# Gedaan had moeten zijn/worden



## ThomasK

Ik wil gewoonlijk veel tijd aan besteden aan dit soort passiefvormen maar ze zijn relatief courant, merk ik toch.

Ik wilde graag wat theorie daarover vinden (regels, achtergrond) en zocht in de ANS, maar leek niet echt te vinden wat ik zocht, onder andere omdat ik niet heel zeker ben van de naam van zo'n tijd. Ik zou het spontaan een conditionalis II noemen, of een conditionalis perfectum, een voorwaardelijke wijs dus, vermoed ik  --- of kan je het ook een futurum preteriti (perfectum) noemen? [_ik zal het gedaan hebben > ik zei dat ik het gedaan zou hebben]_ Ik vind wel verwijzingen naar voorwaardelijke zinnen, maar niet naar de werkwoordvormen die je daar gebruikt. Zoek ik fout?

De centrale vraag is dan: ik vind beide vormen, en acht ze ietwat verschillend: resultaat vs. handeling zelf. Klopt dat?

Verwijzingen naar regels en achtergrond zijn welkom.


----------



## bibibiben

Het had gedaan moeten zijn: plusquamperfectum, dat een niet-gerealiseerde werking uitdrukt. Het plusquamperfectum vervangt hier het futurum exactum praeteriti. In de lijdende vorm klinkt het futurum exactum praeteriti nogal merkwaardig: het zou gedaan hebben moeten zijn.

Meer informatie:
Het gebruik van het imperfectum en het plusquamperfectum.

Het gebruik van het futurum praeteriti (zou(den) + infinitief)           en het futurum exactum praeteriti (zou(den) +           hebben/zijn + voltooid deelwoord).


----------



## ThomasK

Dat is dus inderdaad wat ik zocht, hartelijk dank!

Ik had wel gevreesd dat ik op een of andere manier fout zocht en daardoor niet vond wat ik zocht. Toch bijzonder dat ik dat niet vond, vind ik, ondanks gebruik van termen als "conditionalis" (terwijl ik anderzijds bijna nooit zou spreken over een "conditionele" zin, wel over een voorwaardelijke), "voorwaardelijke wijs", enz., bij het gebruik van de ANS-zoekfunctie.


----------



## bibibiben

Het verschil tussen de variant met _worden_ en die met _zijn_ had ik nog niet beantwoord. Het verschil wordt waarschijnlijk het best zichtbaar als je de bedrijvende vorm erbij zet:

Bedrijvend: Hij zou het hebben moeten doen = Hij had het moeten doen.
Lijdend: Het had (door hem) gedaan moeten worden.

Bedrijvend: Hij had het (al) gedaan moeten hebben.
Lijdend: Het had (al) (door hem) gedaan moeten zijn.

In mijn vorige post zei ik dat het gebruik van de futurum exactum praeteriti in de lijdende zinnen nogal merkwaardig Nederlands oplevert, maar bij nader inzien denk ik dat het simpelweg fout Nederlands is. Ik kan me niet voorstellen dat iemand ooit zulke gedrochten in de mond zal nemen.

——

Geef bij elk van de volgende drie uitspraken aan of die klopt met de forumdiscussie over "gedaan had moeten zijn/worden". Antwoord met ja of nee en citeer letterlijk de woorden uit de discussie die de doorslag geven.
1. Volgens bibibiben is "Het had gedaan moeten zijn" een plusquamperfectum.
2. ThomasK vond met de ANS-zoekfunctie wat hij zocht.
3. In zijn laatste bericht blijft bibibiben de lijdende vorm van het futurum exactum praeteriti gewoon "merkwaardig" noemen.

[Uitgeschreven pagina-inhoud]
——

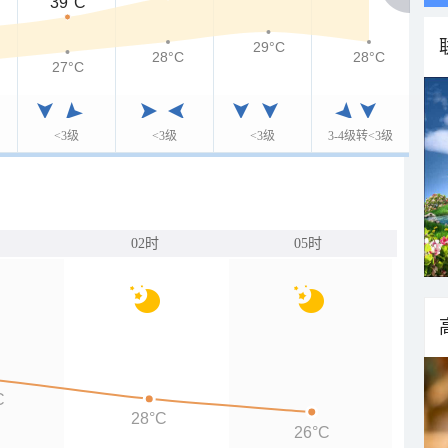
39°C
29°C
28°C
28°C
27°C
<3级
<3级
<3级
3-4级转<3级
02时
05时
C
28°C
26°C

——

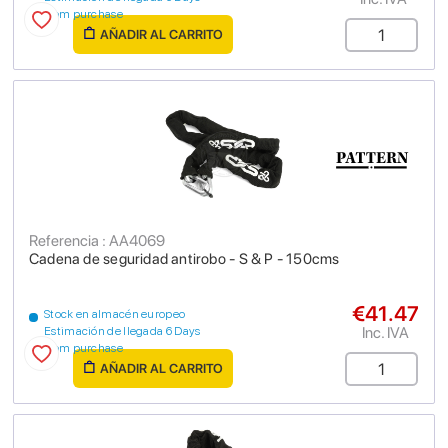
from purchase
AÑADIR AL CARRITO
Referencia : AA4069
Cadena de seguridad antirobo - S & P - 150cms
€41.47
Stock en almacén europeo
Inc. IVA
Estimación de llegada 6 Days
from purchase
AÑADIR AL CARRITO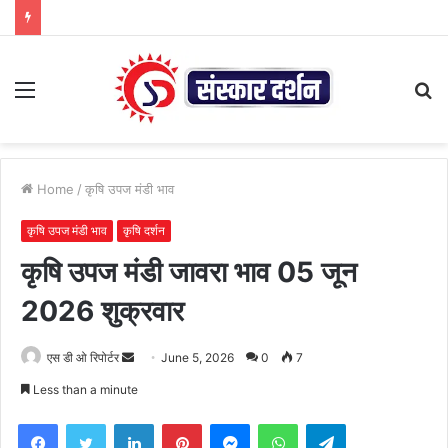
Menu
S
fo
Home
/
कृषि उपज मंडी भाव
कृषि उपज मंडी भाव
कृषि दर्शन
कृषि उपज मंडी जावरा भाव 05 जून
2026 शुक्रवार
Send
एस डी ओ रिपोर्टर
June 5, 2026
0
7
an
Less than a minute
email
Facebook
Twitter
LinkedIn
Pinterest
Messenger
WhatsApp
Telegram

——

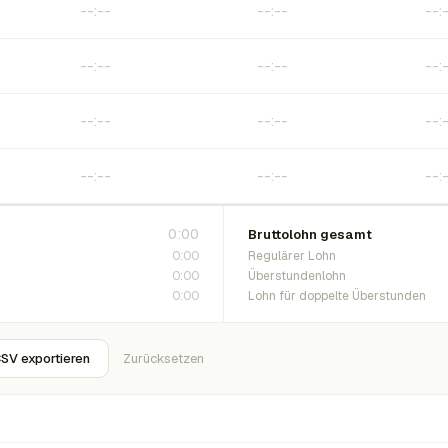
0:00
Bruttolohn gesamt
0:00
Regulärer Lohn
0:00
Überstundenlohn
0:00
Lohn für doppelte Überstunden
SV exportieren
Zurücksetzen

——

▶ _ANTWOORD_
1. Ja: "Het had gedaan moeten zijn: plusquamperfectum, dat een niet-gerealiseerde werking uitdrukt."
2. Nee: "Toch bijzonder dat ik dat niet vond"
3. Nee: "bij nader inzien denk ik dat het simpelweg fout Nederlands is"